[Opening Input material section]

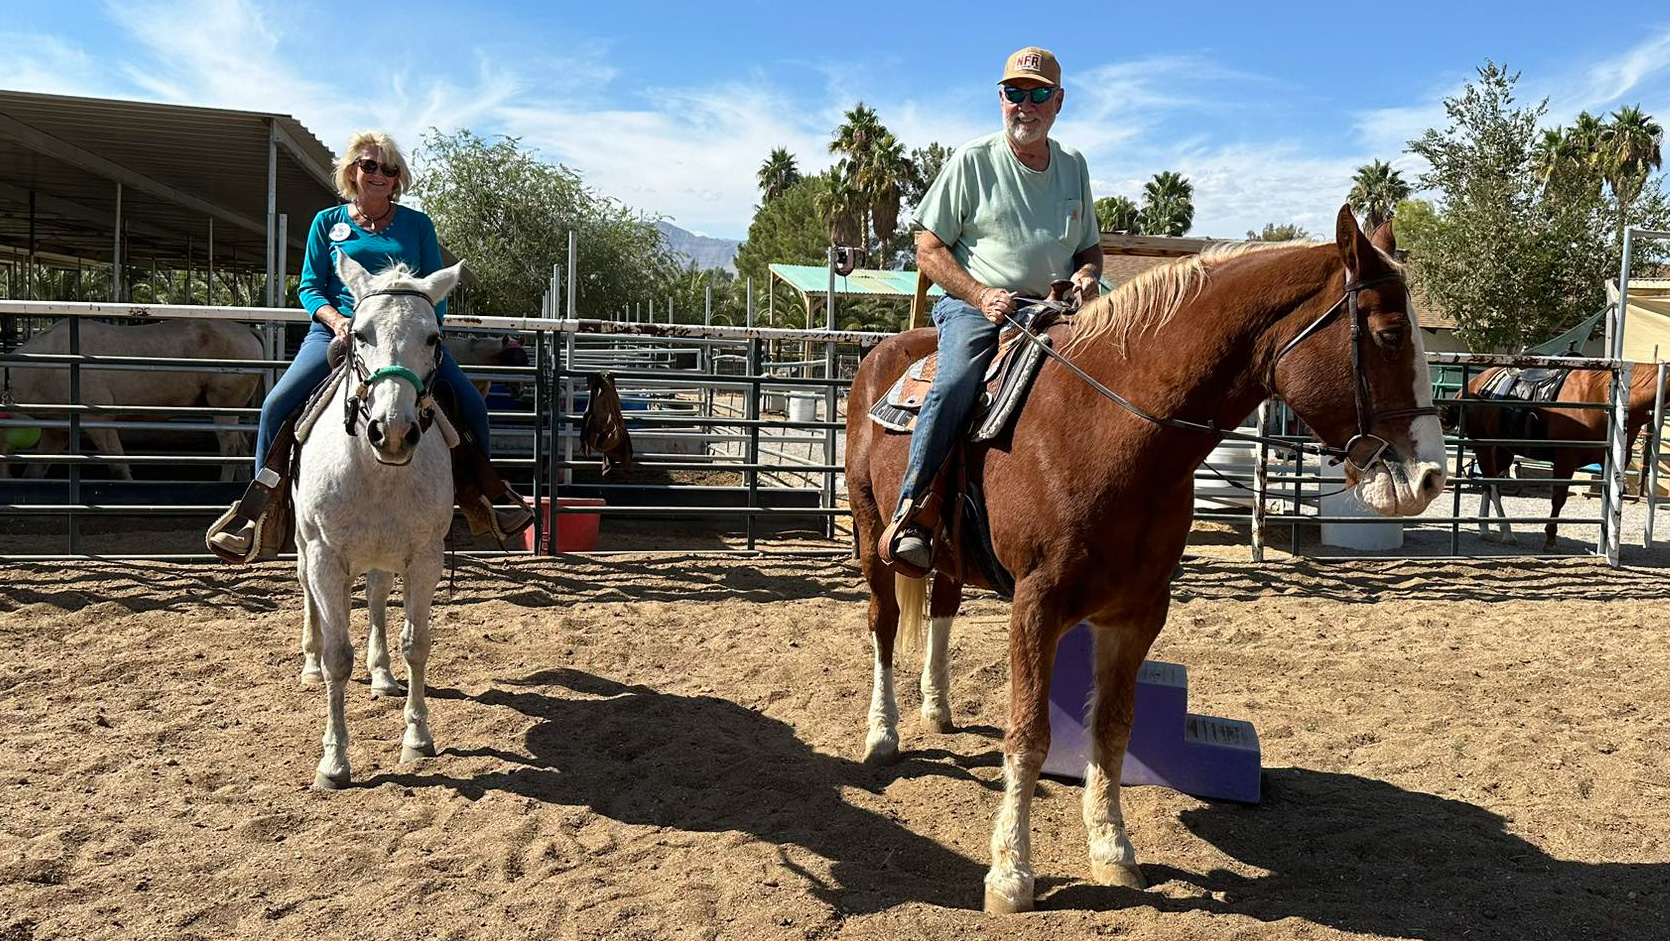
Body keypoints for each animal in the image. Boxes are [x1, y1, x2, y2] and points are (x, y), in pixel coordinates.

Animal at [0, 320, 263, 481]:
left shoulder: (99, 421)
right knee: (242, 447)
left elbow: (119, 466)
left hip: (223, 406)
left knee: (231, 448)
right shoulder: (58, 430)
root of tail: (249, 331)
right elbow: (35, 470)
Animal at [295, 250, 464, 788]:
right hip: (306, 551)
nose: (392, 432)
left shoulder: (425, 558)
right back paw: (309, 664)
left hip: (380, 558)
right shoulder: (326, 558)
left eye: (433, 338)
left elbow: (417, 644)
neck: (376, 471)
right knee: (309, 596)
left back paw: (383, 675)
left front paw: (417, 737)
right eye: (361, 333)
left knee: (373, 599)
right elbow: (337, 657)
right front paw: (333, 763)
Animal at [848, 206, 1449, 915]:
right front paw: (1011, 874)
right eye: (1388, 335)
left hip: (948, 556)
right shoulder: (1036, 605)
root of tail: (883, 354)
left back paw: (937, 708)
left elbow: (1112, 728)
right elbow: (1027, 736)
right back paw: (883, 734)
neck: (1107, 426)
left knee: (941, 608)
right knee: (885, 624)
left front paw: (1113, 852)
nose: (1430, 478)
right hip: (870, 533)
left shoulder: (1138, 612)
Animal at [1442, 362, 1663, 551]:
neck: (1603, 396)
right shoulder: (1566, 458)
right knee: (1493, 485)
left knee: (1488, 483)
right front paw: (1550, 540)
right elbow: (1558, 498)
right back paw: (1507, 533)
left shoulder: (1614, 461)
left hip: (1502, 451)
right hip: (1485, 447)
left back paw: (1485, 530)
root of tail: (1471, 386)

[Closing Input material section]
[Opening Input material section]

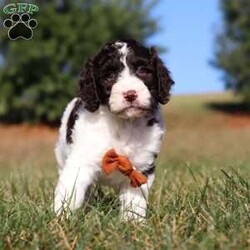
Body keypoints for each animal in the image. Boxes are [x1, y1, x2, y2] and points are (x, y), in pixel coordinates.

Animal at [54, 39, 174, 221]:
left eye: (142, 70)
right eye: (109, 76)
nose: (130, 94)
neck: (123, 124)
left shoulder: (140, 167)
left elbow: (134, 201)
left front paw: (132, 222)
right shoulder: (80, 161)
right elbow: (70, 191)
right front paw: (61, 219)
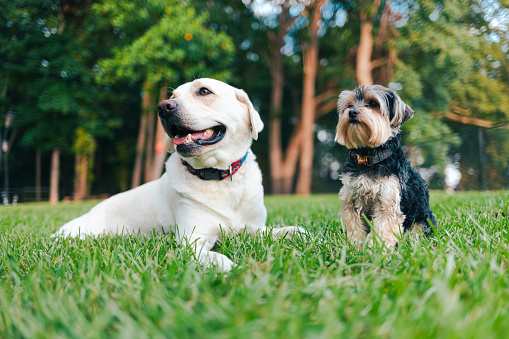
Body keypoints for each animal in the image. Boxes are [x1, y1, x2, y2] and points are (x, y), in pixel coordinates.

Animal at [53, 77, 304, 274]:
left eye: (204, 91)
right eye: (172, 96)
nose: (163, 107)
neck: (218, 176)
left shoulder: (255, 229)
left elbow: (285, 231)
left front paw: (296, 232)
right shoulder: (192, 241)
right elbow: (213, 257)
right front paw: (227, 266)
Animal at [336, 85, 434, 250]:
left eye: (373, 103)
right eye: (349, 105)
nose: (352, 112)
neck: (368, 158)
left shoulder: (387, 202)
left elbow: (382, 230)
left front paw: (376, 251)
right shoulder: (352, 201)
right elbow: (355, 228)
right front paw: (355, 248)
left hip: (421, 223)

[Closing Input material section]

What you should do: Find and copy each line above that includes the string "tail".

Exercise answer:
root of tail: (249, 331)
root of tail: (883, 354)
root of tail: (1471, 386)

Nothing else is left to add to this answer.